Except this run was different. Because now, with the best part of seven grand left from the World Cup sat in a bag-for-life under my bed, money wasn’t the excuse any more, and the self-care stopped being half a mile and a guilty bag of chips off Erol.
I’d been thinking about it, see, the bloke in the mirror, the promise I’d made him. We are not wasting you this time. And a promise you only keep when it’s free and easy isn’t really a promise at all.
So that week I joined the proper gym, the grotty one over the launderette, twenty quid a month, free weights and a boxing bag and a bloke called Big Stavros.
Stavros looked like a fridge with a moustache and hands like coal shovels, and the first morning I turned up and started flailing at the heavy bag he watched me for about a minute, sighed down his nose, and rumbled, "No. No, no, no. You hit like your dad owes you money. Come here."
Then his eyes dropped, very deliberately, to my left leg, which he had clearly clocked the second I’d walked in. "And the knee, son. Don’t pretend. I see it in the walk. We work around the knee. We do not push the knee. Yes?"
I nodded, surprised that he’d named it before I had. "Good," he said, satisfied, as if a problem had been correctly named and was therefore already half-solved.
Turned out he’d boxed for Cyprus, a lifetime ago, before the knees went and the divorce and the long slow drift to a damp room above a launderette in Essex, and these days he poured every bit of whatever he had left into the half-dozen lost causes who washed up at his door, of which I was very much the newest.
He gave me a programme for a tenner and a diagnosis for nothing: "You.

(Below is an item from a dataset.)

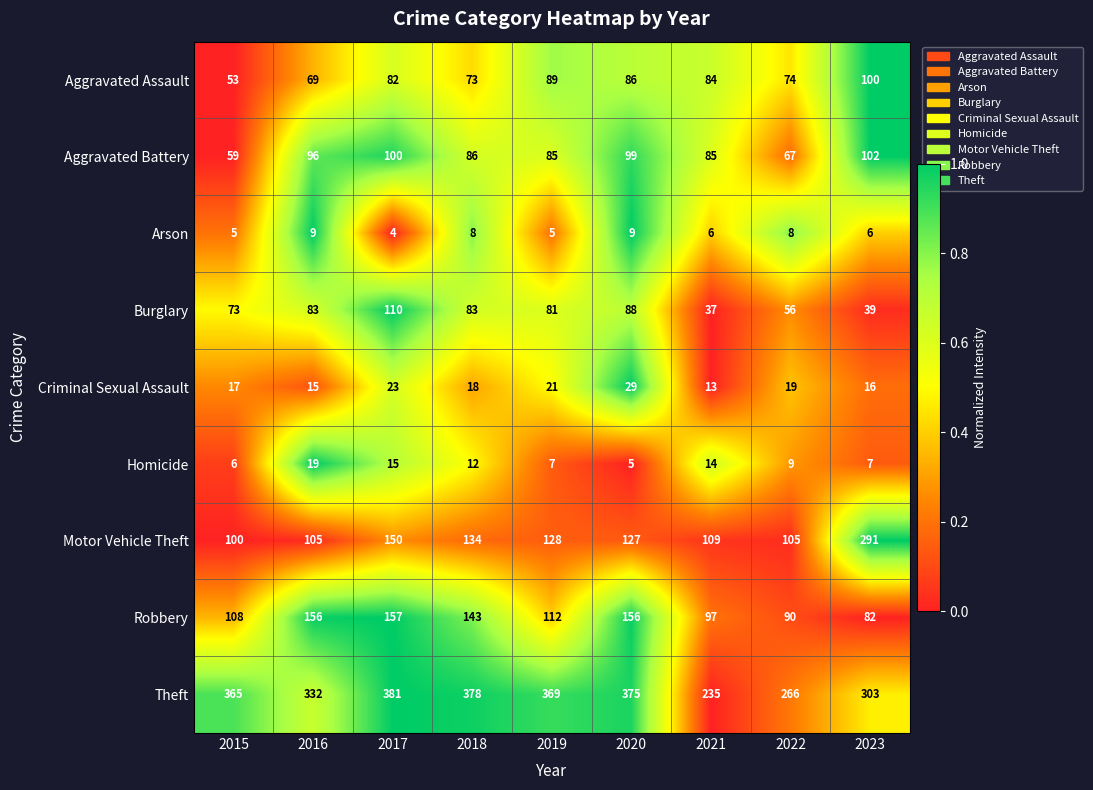

Rank the series by their maximum value, from highest to lowest.

Theft, Motor Vehicle Theft, Robbery, Burglary, Aggravated Battery, Aggravated Assault, Criminal Sexual Assault, Homicide, Arson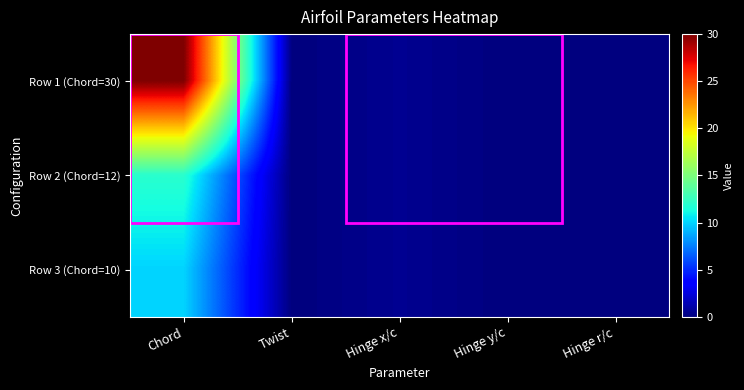

How many data points does each series have?

5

Skinny. Angry about something underneath. Good. Angry, we can use. Sad we cannot use. Angry is fuel."
I started eating like an athlete instead of a student, chicken and rice and the veg I used to scrape off the side of a kebab.
I stopped the energy drinks dead. I went before the sun was up, four mornings out of seven, thud of the bag, clank of the iron, hiss of my own breath, Stavros bellowing "AGAIN" from across the room, and it hurt, God it hurt, but it was the good hurt, the kind that means tomorrow you’re a fraction harder to break than you were today.
Old Sam started looking after himself at thirty-six, to win back a woman, and it didn’t save the marriage. New Sam started at twenty-four, with the first spare money he’d ever had, for nobody but himself. Not for Karen. Not for a chairman. For the bloke in the mirror, and the long, brutal, beautiful war I knew was coming.
Because a man who’s about to drag a dead club up the entire English football pyramid had better be able to drag himself up off the canvas first.
Oh, and she was there. Of course she was.
About my fourth morning, I was having a go at a deadlift, back bent into the shape of a question mark, doing my absolute best to fold my own spine in half, when a sweet voice behind me said, "You’re going to put your back through the ceiling, doing it like that."
I knew the voice before I turned round.